Your primary care doctor might order a computed tomography (CT) scan before you are referred to us. If the CT scan is done at Hershey Medical Center, our doctors can access the images. If it is done somewhere else, you should ask for a copy of the CT images on a CD and bring this to your ENT appointment.

We will talk to you about treatment options and next steps. We may recommend further testing, medications, nasal irrigations, and if other treatments do not work, sinus surgery.

Sinus surgery

Our otolaryngology team is skilled and experienced in all kinds of sinus surgery. Our techniques are minimally invasive and performed under anesthesia, so you will be asleep while we work. In most cases, you can go home the same day. The surgery enlarges the openings of the sinuses to improve drainage and reduce your nasal symptoms. We will talk to you about the surgery, how it will be performed, what to expect and any technology that might help you.

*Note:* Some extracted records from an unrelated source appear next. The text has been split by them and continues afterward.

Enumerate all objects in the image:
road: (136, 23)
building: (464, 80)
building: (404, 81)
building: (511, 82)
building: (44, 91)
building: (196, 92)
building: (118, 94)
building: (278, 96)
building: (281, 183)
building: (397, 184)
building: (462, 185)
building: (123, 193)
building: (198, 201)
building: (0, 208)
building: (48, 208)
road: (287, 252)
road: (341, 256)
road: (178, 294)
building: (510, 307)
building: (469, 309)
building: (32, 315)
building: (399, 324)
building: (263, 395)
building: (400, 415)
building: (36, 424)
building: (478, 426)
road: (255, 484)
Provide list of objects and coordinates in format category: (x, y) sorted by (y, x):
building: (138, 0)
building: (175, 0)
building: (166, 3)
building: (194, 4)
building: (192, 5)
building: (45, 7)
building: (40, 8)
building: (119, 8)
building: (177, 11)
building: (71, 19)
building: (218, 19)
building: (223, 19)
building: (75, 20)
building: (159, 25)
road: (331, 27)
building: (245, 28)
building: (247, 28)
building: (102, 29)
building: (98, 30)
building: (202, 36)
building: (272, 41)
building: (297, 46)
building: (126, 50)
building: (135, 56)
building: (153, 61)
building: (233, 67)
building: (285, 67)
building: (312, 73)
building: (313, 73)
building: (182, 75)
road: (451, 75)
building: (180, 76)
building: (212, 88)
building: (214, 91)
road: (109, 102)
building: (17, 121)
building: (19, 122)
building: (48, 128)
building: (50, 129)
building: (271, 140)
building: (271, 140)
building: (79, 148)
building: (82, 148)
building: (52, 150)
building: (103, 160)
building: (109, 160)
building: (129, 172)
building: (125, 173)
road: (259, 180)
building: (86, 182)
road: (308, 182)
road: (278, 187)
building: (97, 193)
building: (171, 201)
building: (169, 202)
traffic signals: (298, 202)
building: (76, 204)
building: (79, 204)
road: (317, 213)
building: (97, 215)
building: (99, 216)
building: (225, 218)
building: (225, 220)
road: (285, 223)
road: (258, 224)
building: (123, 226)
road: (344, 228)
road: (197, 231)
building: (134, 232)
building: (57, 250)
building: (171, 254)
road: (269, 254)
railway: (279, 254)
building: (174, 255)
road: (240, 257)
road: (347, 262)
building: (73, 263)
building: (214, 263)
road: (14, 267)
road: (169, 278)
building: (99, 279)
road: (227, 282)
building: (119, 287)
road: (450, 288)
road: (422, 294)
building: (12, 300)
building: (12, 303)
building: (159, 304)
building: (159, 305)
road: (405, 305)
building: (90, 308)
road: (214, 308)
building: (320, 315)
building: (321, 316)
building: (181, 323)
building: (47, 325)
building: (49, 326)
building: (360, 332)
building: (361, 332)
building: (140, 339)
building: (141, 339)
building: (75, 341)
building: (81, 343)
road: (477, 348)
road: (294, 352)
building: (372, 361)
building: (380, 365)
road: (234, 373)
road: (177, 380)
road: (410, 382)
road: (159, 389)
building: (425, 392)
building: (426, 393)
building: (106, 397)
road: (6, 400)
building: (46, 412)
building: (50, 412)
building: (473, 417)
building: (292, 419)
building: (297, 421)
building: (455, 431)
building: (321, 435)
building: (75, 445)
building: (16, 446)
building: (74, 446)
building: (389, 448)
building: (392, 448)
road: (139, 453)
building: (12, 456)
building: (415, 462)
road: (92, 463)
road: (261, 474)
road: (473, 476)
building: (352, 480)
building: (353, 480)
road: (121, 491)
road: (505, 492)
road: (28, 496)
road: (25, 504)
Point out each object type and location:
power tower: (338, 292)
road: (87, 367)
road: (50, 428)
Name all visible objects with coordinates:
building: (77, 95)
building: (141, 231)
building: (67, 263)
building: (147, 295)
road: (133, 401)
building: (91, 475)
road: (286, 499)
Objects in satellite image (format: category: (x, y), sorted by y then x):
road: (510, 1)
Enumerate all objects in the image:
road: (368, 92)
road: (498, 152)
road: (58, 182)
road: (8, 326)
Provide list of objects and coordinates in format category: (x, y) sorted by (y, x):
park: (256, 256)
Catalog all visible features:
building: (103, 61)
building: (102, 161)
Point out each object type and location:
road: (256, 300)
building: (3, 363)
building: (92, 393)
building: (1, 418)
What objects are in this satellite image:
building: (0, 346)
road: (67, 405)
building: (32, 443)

Our surgeons use advanced techniques and technology for your comfort and successful treatment. We might use:

  • Balloon sinuplasty. A catheter (small, flexible tube) with a balloon attached is inserted into your inflamed sinus. The balloon expands, enlarging the sinus opening. The surgeon flushes out your sinus with saline and removes the catheter and balloon.
  • Image guidance, or stereotactic surgery. Cameras with special sensors create a three-dimensional image to guide the surgeon during complex sinus surgery.
  • A drug-eluting stent. A tiny device is placed in the sinus opening, where it expands and delivers medicine to reduce inflammation and help you heal.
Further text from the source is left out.